Von Vennebeck biss sich auf die wulstigen Lippen.

»Wie war denn das Wetter zum wahrscheinlichen Zeitpunkt des Geschehens?«

»Beschissen«, sagte Reineking und gab Grotejohann, der noch immer hinter dem Baugerüst auf Fotosession machte, einen diskreten Hinweis, sich zu verabschieden.

»Was heißt das?«

»Nass und windig und kalt, wie es sich für den deutschen Hochsommer gehört.«

»Also Gewitter!«

»Sie glauben wohl, da wäre ein Blitz eingeschlagen, was?«, fragte der Arzt.

»War eines oder war keines?«

»Selbst wenn es gewittert hätte, Herr Oberstaatsanwalt, können Sie die Idee, in das Opfer wäre der Blitz eingeschlagen, vergessen. Gucken Sie sich den alten Kaiser an, und was die ihm tonnenschwer über ‚s Haupt gebaut haben. Nee, da kommt kein Blitz ran.«

Von Vennebeck wandte sich an Reineking. »Was also schlagen Sie vor?«

»Ich bin für die Zuziehung des LKA. Das zöge allerdings die Absperrung und das Absuchen des gesamten Denkmalgeländes nach sich.«

»Sie wollen hier alles stilllegen?«

»Ich will die Ursachen dieses Falles finden.«

»Ha ´m Sie ´ne Ahnung, was der Verein mit mir macht, wenn ich Ihnen den Gefallen tue?«

»Das ist nichts im Vergleich zu dem, was geschehen wird, wenn wir die Geschichte nicht plausibel aufklären«, sagte der Kommissar. »Wie Sie sagten: Wir haben es hier mit einem Ort nationalen Interesses zu tun.«

»Da spricht mir die Kriminalistik aus tiefstem Herzen. Nur sagen Sie mir bitte, warum ich das akzeptieren soll?«

»Weil wir keinen vernünftigen Ermittlungsansatz haben. Es kann sich um einen Unfall, um Selbstverbrennung oder aber um ein Verbrechen handeln.«

Von Vennebeck rollte die Zigarre im Mund. Seine Blicke richteten sich auf das Bein neben dem Denkmal.

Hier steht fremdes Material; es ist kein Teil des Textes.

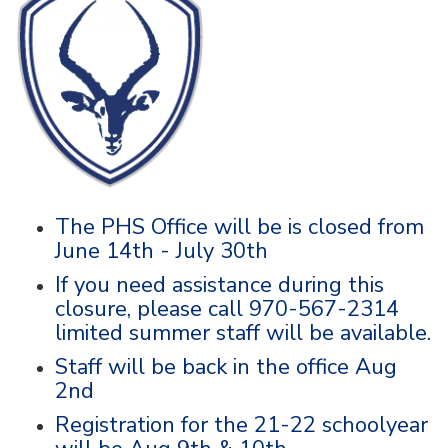
The PHS Office will be is closed from
June 14th - July 30th
If you need assistance during this
closure, please call 970-567-2314
limited summer staff will be available.
Staff will be back in the office Aug
2nd
Registration for the 21-22 schoolyear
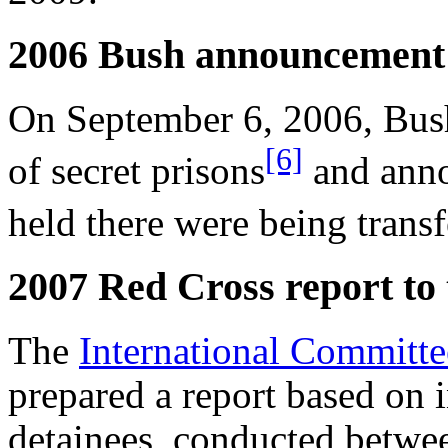
2006 Bush announcement
On September 6, 2006, Bush
[6]
of secret prisons
and anno
held there were being tran
2007 Red Cross report to
The
International Committe
prepared a report based on i
detainees, conducted betwe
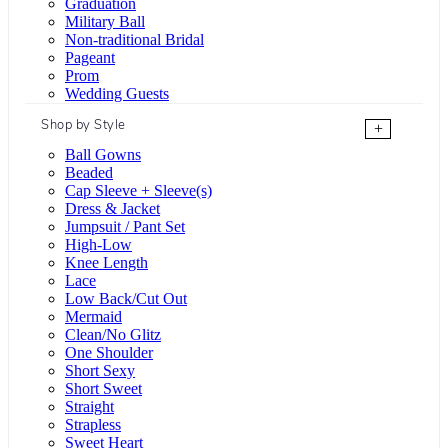
Graduation
Military Ball
Non-traditional Bridal
Pageant
Prom
Wedding Guests
Shop by Style
+
Ball Gowns
Beaded
Cap Sleeve + Sleeve(s)
Dress & Jacket
Jumpsuit / Pant Set
High-Low
Knee Length
Lace
Low Back/Cut Out
Mermaid
Clean/No Glitz
One Shoulder
Short Sexy
Short Sweet
Straight
Strapless
Sweet Heart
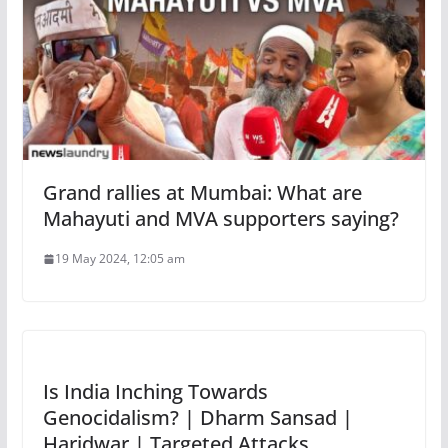
Grand rallies at Mumbai: What are
Mahayuti and MVA supporters saying?
19 May 2024, 12:05 am
Is India Inching Towards
Genocidalism? | Dharm Sansad |
Haridwar | Targeted Attacks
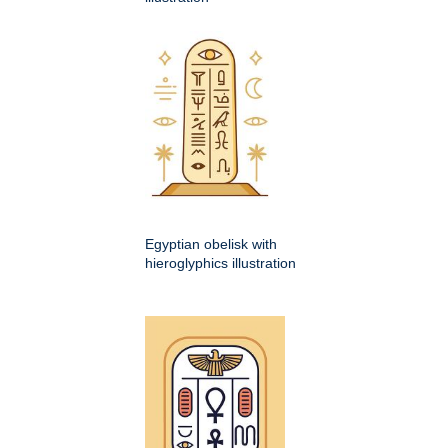
Egyptian obelisk with
hieroglyphics illustration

»Wieso kann solch ein Mensch sich nicht einfach das Genick brechen, he? - Entschuldigung«, fügte er mit einem Blick auf seine frierende Assistentin hinzu. »Ich bin mir durchaus der Situation bewusst, dennoch... Wie lange, glauben Sie, wird die Absperrung nötig sein?«

»Wenn wir die Experten sofort einsetzen können, vielleicht bis Mittag.«

»Auch wenn ´s weh tut«, sagte von Vennebeck nach einem kurzen Zögern, »setzen Sie ein, was Sie für richtig halten. Und Sie!«, bellte er, die zerkaute Zigarre drohend in Richtung Baugerüst ausstreckend, den doch unvorsichtig agierenden Grotejohann an, »Sie werden in Teufels Küche kommen, wenn Sie mich ohne meine Einwilligung ablichten!«

Grotejohann trat ins Licht.

»Heute ist es vom Gesetz gedeckt«, sagte er. »Heute sind Sie eine Persönlichkeit der Zeitgeschichte.«

»Gütiges Göttchen, muss ich mir dieses Laientheater wirklich anhören!?«

»Es tut ja nicht weh, Herr Oberstaatsanwalt.«

»Sie irren, Sie irren sogar sehr!«

Reineking lächelte und verabschiedete sich in Richtung der Spurenexperten. Das Wortgewitter zwischen dem gewichtigen Juristen und dem nur geringfügig leichteren Reporter wollte er aus möglichst großer Distanz über sich ergehen lassen.